The electronic art-pop duo The KLF are a subject of a new documentary 'Welcome To The Dark Ages', which shows them in the midst of their current project - 'The People’s Pyramid’, a monument built out of 34,952 bricks forged from the ashes of the dead. Filmmaker Paul Duane made a documentary about the project, and shared his thoughts about it with the Quietus: "It struck me as the most remarkable thing an ageing pop group could do. A lot of the things Bill and Jimmy do are incredibly funny. The idea of monetising their ageing fanbase by selling them a memorial of their own deaths is kind of hilarious. Their fans are all in their 50s now, so you’re thinking about death and the disposal of your remains. So building a pyramid and selling them a brick for £99 each that they will be memorialised in in the people’s pyramid, on one level is a hilarious ploy on an ageing fanbase". The KLF are no strangers to excess - they became the top-selling singles act in the world ('America: What Time Is Love', 'Justified & Ancient') and then left the music business, burned £1 million of their own money and signed a contract agreeing to a 23-year silence.

You give drugs a bad name
January 25, 2021

Jon Bon Jovi: I didn’t have the capacity to handle drugs

A great interview in the Guardian with Jon Bon Jovi after his band performed at the American president's inauguration. "Bon Jovi at 58 looks like a man who spent his youth on yoga retreats as opposed to hanging out with Aerosmith. But how did he resist when he was so young?" the G's journalist asked - "To be honest with you, I didn’t have the capacity to handle drugs. I didn’t find joy in it, and I didn’t need to bury myself emotionally, so what was the purpose?". He's married to his high-school sweetheart, and still lives in New Jersey - “I got the house in Malibu, saw the guys who are looking over your shoulder to see if they should go talk to someone else. That whole lifestyle was so vapid to me. I couldn’t wait to get away from it”. So, a regular Jon...

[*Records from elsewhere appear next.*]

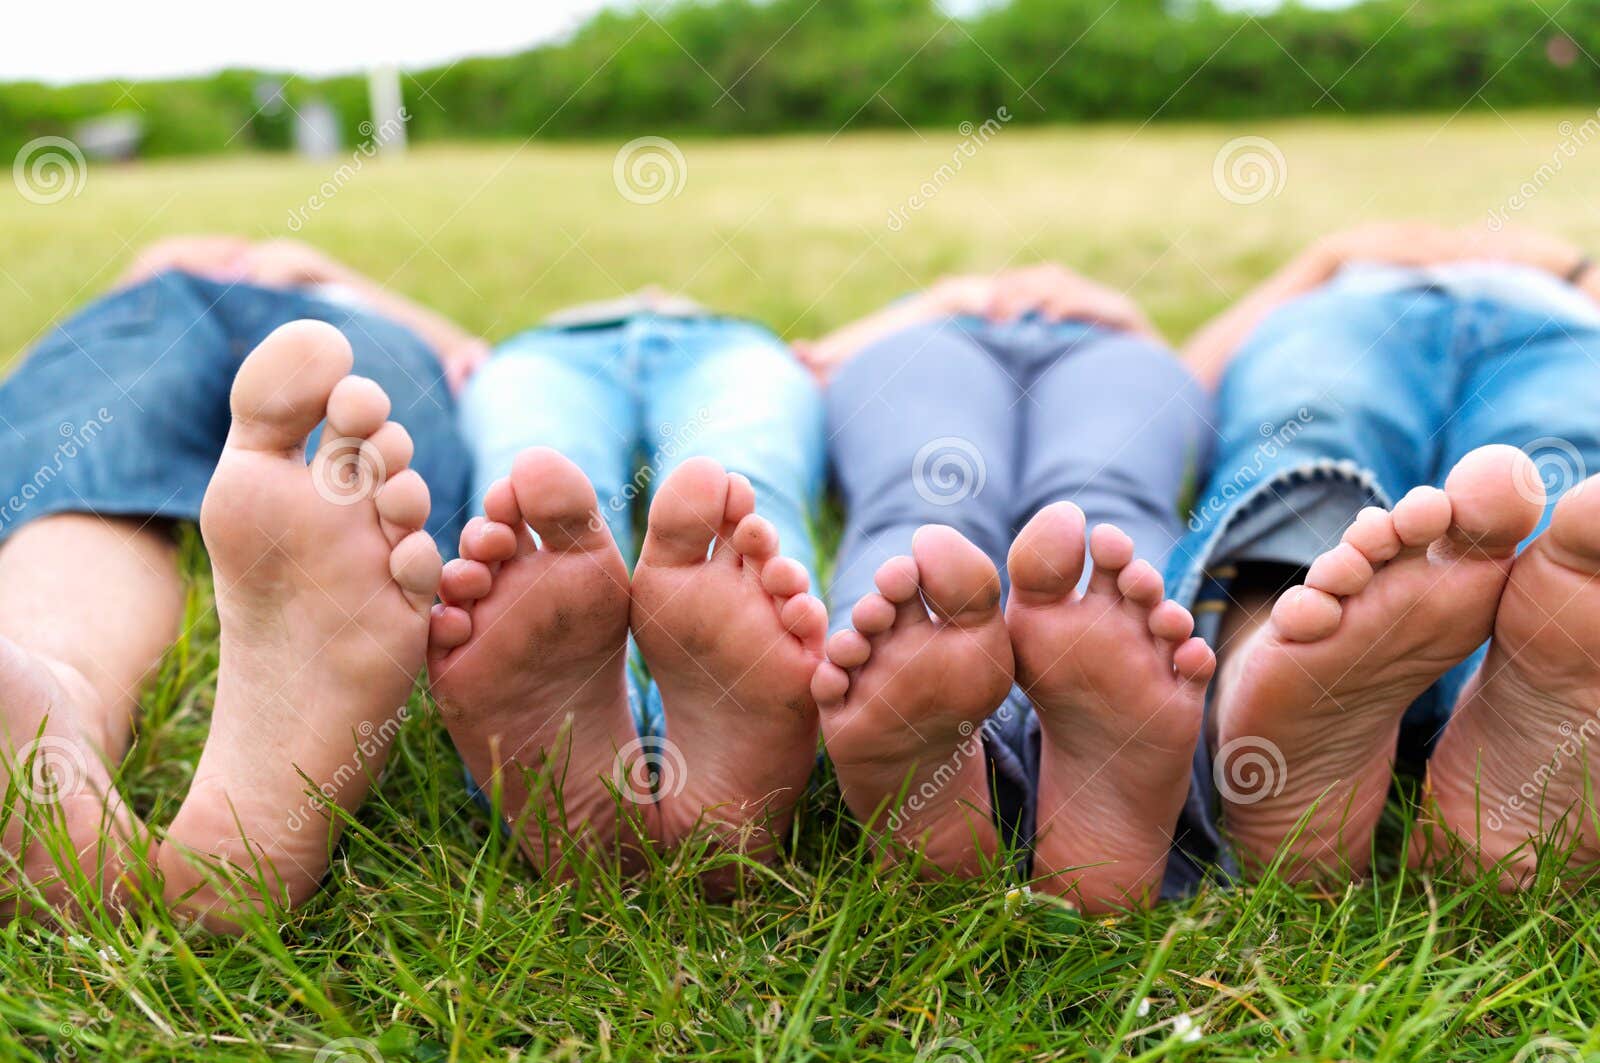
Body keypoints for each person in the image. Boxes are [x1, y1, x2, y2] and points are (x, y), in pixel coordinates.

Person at [0, 237, 483, 928]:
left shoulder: (327, 285)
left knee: (94, 470)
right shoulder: (169, 266)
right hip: (162, 307)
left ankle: (68, 694)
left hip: (311, 324)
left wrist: (321, 268)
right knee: (91, 451)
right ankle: (55, 707)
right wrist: (170, 264)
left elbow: (466, 355)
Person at [1172, 223, 1600, 891]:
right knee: (1308, 431)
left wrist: (1572, 271)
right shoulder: (1339, 276)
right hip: (1355, 310)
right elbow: (1186, 382)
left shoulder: (1564, 280)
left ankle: (1524, 694)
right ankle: (1490, 706)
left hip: (1557, 321)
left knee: (1570, 493)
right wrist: (1323, 259)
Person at [801, 266, 1217, 912]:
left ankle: (967, 769)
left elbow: (1219, 369)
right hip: (954, 335)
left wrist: (1129, 319)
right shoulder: (925, 315)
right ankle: (1095, 769)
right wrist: (927, 305)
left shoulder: (1117, 328)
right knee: (1097, 511)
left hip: (1103, 344)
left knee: (932, 510)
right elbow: (802, 366)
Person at [425, 289, 829, 891]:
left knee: (716, 493)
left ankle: (608, 765)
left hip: (586, 347)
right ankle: (709, 770)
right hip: (618, 345)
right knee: (730, 495)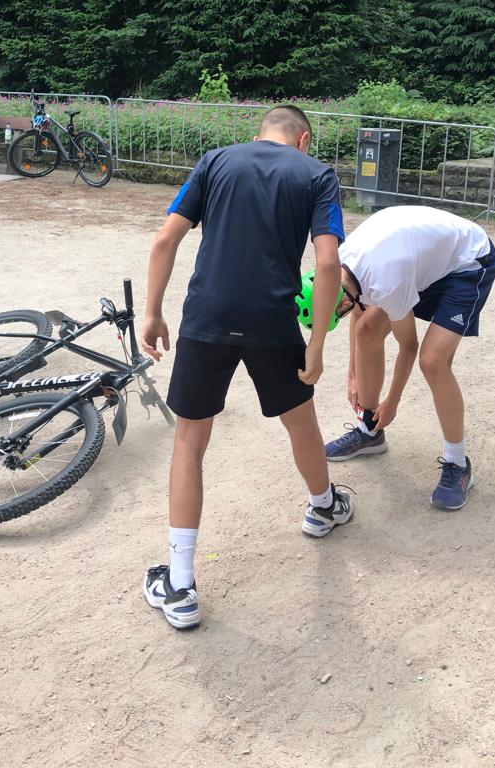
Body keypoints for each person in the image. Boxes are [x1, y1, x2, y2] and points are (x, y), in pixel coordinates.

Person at [140, 105, 352, 630]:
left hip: (206, 316)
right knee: (299, 421)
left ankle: (181, 585)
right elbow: (328, 263)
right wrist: (317, 343)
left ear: (260, 133)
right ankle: (323, 506)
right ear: (303, 139)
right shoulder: (317, 175)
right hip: (272, 321)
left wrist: (153, 311)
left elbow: (165, 239)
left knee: (190, 440)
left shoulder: (215, 161)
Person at [324, 205, 495, 512]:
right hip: (423, 264)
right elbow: (359, 313)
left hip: (469, 261)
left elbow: (408, 346)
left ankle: (458, 463)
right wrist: (351, 374)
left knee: (433, 361)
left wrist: (392, 402)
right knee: (367, 330)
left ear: (340, 301)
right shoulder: (341, 269)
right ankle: (370, 429)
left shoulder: (387, 280)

79 minutes and wasted is none
January 22, 2021

Rick Rubin: I always liked weird things

"I always liked things that most people didn't like" - Rick Rubin says in an interesting Stitcher podcast about his choice of artists he produced, and his creative process - "I've always been voraciously interesting in counter-culture. I'm just interested!". He says also how he guards his passion: "I try to be as true to my interests as possible. I don't listen to music to find out what's going on, I listen to music because I like music". Rubin also says how the creative moment isn't rational: "The magic doesn't happen in the head, the magic happens in the heart. The actual magic is not intellectual, it's faster than the intellect, it's much more primal, it's much more immediate, it's not to be figured out".